I have a very large json file which is an output of an api call to fetch firewall rules from my fw. I need to process the json file, find a specific value is a description field. then store the corresponding rule ID value from the entry that matches. I have been messing with python_scripts and pyscript modules seems there are limitations with certain functions like get etc.
any suggestion on how I can approach this will be appreciated.

here is sample of the Json File

{
  "code": 200,
  "status": "ok",
  "response_id": "SUCCESS",
  "message": "",
  "data": [
    {
      "id": 0,
      "type": "reject",
      "interface": ["lan"],
      "ipprotocol": "inet",
      "protocol": null,
      "icmptype": null,
      "source": "any",
      "source_port": null,
      "destination": "pfB_PRI1_v4",
      "destination_port": null,
      "descr": "pfB_PRI1_v4",
      "disabled": false,
      "log": true,
      "statetype": "keep state",
      "tcp_flags_any": false,
      "tcp_flags_out_of": null,
      "tcp_flags_set": null,
      "gateway": null,
      "sched": null,
      "dnpipe": null,
      "pdnpipe": null,
      "defaultqueue": null,
      "ackqueue": null,
      "floating": false,
      "quick": null,
      "direction": null,
      "tracker": 1770009341,
      "created_time": 1722967240,
      "created_by": "Auto",
      "updated_time": 1723300215,
      "updated_by": null
    },
    // More rules here...
  ]
}

If you can use curl to get to the API then you can possibly use (pipe through) JQ for your purpose. From what you write I guess descr is the key that you are looking fot but I cannot find any rule ID so not sure if it would work
EDIT;
an example in use with me.
via curl I receive the json output and I clean it a bit, then via jq and a 2 select statements I filter out only those sections I need from which I then construct a new json that is more easy to manage in HA

I can try to help if you can:

  • confirm you have a way to pipe the the json response through JQ
  • provide a more concise explanation on the data search and ?? rule-id ??

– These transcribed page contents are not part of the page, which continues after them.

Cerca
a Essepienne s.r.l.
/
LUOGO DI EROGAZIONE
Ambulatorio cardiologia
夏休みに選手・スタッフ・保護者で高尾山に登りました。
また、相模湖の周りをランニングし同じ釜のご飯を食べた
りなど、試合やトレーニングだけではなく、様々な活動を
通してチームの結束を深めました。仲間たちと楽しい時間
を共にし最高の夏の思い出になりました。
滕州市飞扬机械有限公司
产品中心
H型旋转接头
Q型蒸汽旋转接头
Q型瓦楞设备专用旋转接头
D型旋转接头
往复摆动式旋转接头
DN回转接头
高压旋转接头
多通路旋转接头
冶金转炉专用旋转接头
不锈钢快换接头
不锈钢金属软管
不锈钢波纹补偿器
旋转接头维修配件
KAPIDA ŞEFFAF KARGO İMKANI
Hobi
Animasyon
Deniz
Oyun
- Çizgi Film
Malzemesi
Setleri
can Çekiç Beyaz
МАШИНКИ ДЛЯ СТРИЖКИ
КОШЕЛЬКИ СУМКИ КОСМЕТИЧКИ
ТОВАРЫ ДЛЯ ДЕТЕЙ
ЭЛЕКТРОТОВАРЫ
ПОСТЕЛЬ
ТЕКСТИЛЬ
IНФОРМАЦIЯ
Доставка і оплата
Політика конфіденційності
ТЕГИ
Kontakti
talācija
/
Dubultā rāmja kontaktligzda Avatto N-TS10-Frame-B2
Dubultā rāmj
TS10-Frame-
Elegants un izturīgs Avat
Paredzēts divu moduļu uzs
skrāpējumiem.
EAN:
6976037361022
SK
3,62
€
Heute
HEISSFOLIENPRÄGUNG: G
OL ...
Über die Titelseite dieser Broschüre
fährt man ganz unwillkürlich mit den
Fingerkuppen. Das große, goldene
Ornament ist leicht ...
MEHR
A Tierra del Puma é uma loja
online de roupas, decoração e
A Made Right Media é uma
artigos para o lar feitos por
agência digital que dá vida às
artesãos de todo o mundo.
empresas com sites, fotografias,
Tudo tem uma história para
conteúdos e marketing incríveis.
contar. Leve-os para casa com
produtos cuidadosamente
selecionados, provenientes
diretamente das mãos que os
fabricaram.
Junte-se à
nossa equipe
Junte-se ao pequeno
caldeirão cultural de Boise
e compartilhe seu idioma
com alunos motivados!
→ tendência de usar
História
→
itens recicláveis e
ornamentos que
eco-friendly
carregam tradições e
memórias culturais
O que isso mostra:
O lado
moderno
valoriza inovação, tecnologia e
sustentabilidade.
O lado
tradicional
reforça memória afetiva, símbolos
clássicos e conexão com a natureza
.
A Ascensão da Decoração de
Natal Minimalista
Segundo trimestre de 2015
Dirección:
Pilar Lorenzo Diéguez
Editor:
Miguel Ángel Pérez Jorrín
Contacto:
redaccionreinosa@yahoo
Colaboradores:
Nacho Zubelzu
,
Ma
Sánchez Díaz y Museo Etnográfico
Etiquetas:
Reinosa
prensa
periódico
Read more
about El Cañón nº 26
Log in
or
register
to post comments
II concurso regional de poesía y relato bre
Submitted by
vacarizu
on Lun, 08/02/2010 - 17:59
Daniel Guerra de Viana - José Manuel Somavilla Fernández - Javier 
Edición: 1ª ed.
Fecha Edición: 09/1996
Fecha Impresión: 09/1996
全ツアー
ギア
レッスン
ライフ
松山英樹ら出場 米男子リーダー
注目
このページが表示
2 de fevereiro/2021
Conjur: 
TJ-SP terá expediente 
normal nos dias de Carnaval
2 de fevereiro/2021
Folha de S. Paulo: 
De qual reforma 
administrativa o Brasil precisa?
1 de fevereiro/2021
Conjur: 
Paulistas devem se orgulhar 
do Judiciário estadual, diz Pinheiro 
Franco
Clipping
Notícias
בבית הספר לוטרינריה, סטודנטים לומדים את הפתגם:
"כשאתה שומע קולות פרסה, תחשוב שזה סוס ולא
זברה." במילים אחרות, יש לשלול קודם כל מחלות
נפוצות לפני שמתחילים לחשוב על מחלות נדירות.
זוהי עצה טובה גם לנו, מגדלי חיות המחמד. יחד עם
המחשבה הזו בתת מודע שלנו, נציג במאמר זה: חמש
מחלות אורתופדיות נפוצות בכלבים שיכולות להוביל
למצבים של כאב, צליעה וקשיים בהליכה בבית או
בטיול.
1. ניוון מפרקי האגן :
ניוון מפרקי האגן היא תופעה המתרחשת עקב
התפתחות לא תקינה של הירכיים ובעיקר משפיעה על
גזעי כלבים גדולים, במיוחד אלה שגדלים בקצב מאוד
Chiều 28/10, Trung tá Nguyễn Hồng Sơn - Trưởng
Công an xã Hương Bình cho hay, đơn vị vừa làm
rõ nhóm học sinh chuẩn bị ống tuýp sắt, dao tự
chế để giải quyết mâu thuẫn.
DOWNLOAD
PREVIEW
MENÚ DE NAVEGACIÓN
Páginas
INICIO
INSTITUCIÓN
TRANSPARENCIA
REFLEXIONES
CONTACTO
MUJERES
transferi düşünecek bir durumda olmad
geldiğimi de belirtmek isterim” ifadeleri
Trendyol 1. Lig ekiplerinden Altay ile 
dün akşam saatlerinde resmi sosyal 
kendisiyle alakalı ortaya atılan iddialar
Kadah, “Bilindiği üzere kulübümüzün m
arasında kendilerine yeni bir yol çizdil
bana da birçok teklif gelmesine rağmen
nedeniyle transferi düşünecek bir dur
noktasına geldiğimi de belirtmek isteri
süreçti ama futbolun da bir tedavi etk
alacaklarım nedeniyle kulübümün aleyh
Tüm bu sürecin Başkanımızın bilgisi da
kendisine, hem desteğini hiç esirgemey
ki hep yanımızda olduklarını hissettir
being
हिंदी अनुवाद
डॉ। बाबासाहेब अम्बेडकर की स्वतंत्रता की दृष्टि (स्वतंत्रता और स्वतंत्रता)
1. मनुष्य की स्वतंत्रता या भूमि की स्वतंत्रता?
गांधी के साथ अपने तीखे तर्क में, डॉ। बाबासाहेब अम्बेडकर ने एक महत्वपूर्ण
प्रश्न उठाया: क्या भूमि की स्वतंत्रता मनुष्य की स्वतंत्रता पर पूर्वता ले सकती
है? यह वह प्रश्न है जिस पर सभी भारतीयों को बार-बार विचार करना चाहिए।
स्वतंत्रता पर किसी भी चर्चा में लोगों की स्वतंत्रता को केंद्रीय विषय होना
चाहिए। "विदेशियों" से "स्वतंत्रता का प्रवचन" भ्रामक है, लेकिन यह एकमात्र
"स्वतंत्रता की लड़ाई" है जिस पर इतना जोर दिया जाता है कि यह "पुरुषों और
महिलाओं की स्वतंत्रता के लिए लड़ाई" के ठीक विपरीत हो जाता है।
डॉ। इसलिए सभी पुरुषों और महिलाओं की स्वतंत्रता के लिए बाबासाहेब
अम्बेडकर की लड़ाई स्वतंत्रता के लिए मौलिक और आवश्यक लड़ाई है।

Thanks for the guidance! I decided to drop the Python approach and went with jq instead, and it worked out perfectly. Here’s the final setup:

sensor:
  name: Letsencrypt Firewall Rule ID
  command: >
    cat /config/pfsense_firewall_rules.json | 
    jq -r '.data[] | select(.descr == "NAT Allow port 80 for letsencrypt") | .id'
  scan_interval: 86400

I’m now using a separate API call to fetch the data and store it in a JSON file. This way, I avoid the “data too large” error that occurs when trying to handle everything directly in the sensor. The process is streamlined and works smoothly!

1 Like